» Required action
Repeat exactly, and only, the lines of the entries below from the one with "krajowej, wojewódzkiej, powiatowej i" through the one with "kementerian khusus", both ends included.

Extracted page text data
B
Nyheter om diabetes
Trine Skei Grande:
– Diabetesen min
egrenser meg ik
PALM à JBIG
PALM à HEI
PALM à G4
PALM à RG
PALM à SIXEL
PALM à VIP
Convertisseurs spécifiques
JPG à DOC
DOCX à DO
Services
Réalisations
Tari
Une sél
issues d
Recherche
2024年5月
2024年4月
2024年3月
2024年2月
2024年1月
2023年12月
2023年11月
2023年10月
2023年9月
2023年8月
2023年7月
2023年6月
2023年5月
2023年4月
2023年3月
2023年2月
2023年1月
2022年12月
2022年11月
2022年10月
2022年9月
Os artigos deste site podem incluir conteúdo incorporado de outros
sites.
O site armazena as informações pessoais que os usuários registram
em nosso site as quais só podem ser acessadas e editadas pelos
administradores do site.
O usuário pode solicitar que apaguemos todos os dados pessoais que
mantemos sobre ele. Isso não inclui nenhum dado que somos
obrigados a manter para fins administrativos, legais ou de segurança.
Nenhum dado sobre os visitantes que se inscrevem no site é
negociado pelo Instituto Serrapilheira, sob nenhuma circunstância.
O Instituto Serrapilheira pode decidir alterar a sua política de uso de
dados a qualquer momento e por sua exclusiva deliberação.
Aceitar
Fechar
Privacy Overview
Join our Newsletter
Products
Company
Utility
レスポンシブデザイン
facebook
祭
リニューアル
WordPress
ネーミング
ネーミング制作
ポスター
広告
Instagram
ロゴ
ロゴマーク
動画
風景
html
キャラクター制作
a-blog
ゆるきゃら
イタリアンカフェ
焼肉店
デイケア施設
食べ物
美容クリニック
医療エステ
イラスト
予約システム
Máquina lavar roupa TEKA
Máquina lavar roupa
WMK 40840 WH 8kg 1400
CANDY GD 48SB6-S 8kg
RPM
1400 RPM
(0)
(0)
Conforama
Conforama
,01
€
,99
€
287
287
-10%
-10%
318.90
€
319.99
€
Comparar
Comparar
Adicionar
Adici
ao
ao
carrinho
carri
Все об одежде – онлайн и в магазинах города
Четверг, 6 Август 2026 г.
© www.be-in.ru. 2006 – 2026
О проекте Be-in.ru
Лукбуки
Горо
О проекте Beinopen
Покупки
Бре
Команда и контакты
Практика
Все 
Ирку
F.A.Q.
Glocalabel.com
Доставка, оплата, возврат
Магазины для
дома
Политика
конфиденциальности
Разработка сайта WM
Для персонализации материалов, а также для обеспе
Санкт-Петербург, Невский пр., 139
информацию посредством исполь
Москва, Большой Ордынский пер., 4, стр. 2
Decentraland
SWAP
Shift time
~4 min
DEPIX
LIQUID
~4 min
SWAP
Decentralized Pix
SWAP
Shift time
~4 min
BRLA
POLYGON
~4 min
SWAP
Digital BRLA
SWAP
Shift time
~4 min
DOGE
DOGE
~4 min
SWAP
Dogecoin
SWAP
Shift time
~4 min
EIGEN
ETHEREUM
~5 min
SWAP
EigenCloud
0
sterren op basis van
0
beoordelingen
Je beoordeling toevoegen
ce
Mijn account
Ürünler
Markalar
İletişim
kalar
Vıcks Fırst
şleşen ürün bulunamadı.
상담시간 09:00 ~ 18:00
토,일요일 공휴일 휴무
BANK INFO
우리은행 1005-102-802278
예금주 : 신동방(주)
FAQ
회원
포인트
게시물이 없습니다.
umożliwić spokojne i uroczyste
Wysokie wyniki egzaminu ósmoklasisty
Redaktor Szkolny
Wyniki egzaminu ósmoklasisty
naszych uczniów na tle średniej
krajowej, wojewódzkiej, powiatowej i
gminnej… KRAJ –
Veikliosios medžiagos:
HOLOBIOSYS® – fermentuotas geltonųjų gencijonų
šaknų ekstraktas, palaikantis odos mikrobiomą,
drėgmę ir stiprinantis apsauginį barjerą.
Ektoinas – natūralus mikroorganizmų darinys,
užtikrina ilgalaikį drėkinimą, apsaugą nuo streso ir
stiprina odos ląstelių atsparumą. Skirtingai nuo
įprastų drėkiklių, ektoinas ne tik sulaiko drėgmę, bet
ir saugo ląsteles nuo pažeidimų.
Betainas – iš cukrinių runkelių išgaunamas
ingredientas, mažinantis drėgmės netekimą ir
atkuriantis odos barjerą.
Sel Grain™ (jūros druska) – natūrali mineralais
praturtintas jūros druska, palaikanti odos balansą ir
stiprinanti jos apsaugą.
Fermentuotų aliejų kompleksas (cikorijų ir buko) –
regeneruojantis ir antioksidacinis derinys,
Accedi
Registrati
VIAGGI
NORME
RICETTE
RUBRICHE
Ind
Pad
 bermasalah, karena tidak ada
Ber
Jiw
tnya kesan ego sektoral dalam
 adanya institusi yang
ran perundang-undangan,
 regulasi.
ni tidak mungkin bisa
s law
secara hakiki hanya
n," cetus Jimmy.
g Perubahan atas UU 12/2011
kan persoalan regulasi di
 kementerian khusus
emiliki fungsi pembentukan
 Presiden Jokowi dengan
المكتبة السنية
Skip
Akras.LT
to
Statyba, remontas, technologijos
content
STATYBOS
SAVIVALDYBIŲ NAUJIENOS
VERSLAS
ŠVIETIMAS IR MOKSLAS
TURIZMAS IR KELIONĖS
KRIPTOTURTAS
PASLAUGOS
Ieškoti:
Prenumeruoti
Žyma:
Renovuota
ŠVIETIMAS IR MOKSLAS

» Exercise output
krajowej, wojewódzkiej, powiatowej i
gminnej… KRAJ –
Veikliosios medžiagos:
HOLOBIOSYS® – fermentuotas geltonųjų gencijonų
šaknų ekstraktas, palaikantis odos mikrobiomą,
drėgmę ir stiprinantis apsauginį barjerą.
Ektoinas – natūralus mikroorganizmų darinys,
užtikrina ilgalaikį drėkinimą, apsaugą nuo streso ir
stiprina odos ląstelių atsparumą. Skirtingai nuo
įprastų drėkiklių, ektoinas ne tik sulaiko drėgmę, bet
ir saugo ląsteles nuo pažeidimų.
Betainas – iš cukrinių runkelių išgaunamas
ingredientas, mažinantis drėgmės netekimą ir
atkuriantis odos barjerą.
Sel Grain™ (jūros druska) – natūrali mineralais
praturtintas jūros druska, palaikanti odos balansą ir
stiprinanti jos apsaugą.
Fermentuotų aliejų kompleksas (cikorijų ir buko) –
regeneruojantis ir antioksidacinis derinys,
Accedi
Registrati
VIAGGI
NORME
RICETTE
RUBRICHE
Ind
Pad
 bermasalah, karena tidak ada
Ber
Jiw
tnya kesan ego sektoral dalam
 adanya institusi yang
ran perundang-undangan,
 regulasi.
ni tidak mungkin bisa
s law
secara hakiki hanya
n," cetus Jimmy.
g Perubahan atas UU 12/2011
kan persoalan regulasi di
 kementerian khusus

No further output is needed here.